= Beginning of Section =

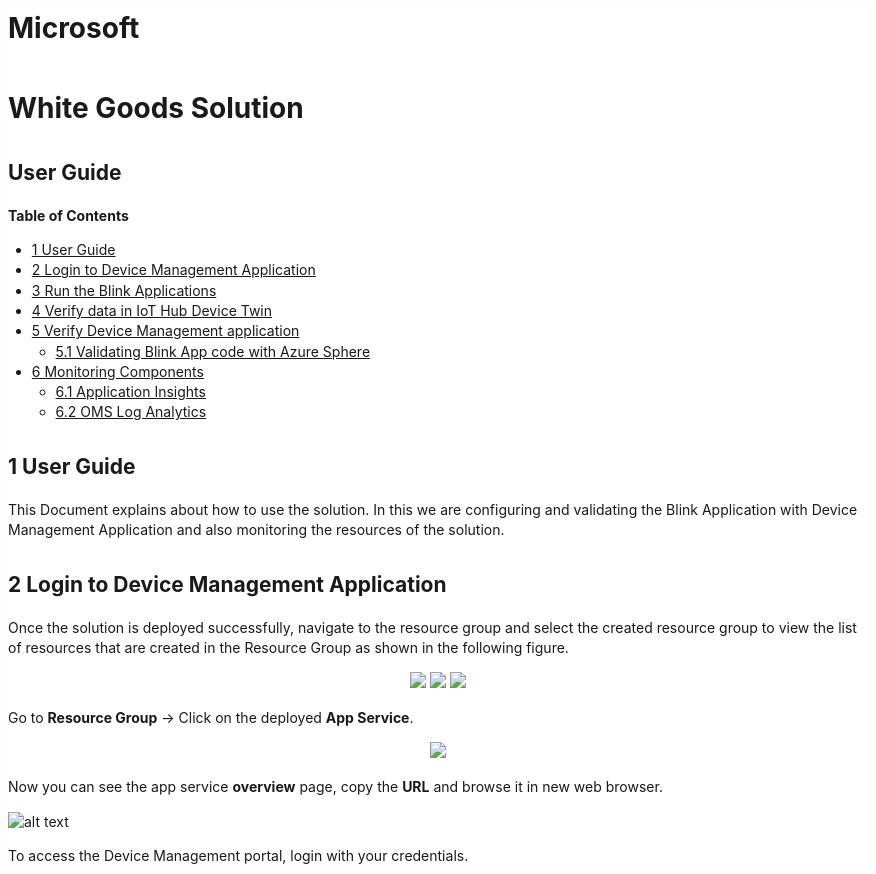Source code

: # Microsoft

# White Goods Solution

## User Guide

**Table of Contents** 

- [1 User Guide](#1-user-guide)
- [2 Login to Device Management Application](#2-login-to-device-management-application)
- [3 Run the Blink Applications](#3-run-the-blink-applications)
- [4 Verify data in IoT Hub Device Twin](#4-verify-data-in-iot-hub-device-twin)
- [5 Verify Device Management application](#5-verify-device-management-application)
     - [5.1 Validating Blink App code with Azure Sphere](#51-validating-blin-app-code-with-azure-sphere)
- [6 Monitoring Components](#6-monitoring-components)
    - [6.1 Application Insights](#61-application-insights)
    - [6.2 OMS Log Analytics](#62-oms-log-analytics)

## 1 User Guide

This Document explains about how to use the solution. In this we are configuring and validating the Blink Application with Device Management Application and also monitoring the resources of the solution.  

## 2 Login to Device Management Application

Once the solution is deployed successfully, navigate to the resource group and select the created resource group to view the list of resources that are created in the Resource Group as shown in the following figure.

<p align="center">
  <img src="https://github.com/ooha-m/MSIotDeviceManagement/raw/master/Images/u1.png">
  <img src="https://github.com/ooha-m/MSIotDeviceManagement/raw/master/Images/u2.png">
  <img src="https://github.com/ooha-m/MSIotDeviceManagement/raw/master/Images/u3.png">
</p>

Go to **Resource Group** -> Click on the deployed **App Service**.

<p align="center">
  <img src="https://github.com/ooha-m/MSIotDeviceManagement/raw/master/Images/u4.png">
</p>

Now you can see the app service **overview** page, copy the **URL** and browse it in new web browser.

![alt text](https://github.com/ooha-m/MSIotDeviceManagement/raw/master/Images/u5.png)

To access the Device Management portal, login with your credentials.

= End of Section =

### [Instructions for the task]
Beginning at the line above with "- [5 Verify" and finishing at the line with "- [6 Monitoring", return each line exactly and return nothing else.

### [Output for this task]
- [5 Verify Device Management application](#5-verify-device-management-application)
     - [5.1 Validating Blink App code with Azure Sphere](#51-validating-blin-app-code-with-azure-sphere)
- [6 Monitoring Components](#6-monitoring-components)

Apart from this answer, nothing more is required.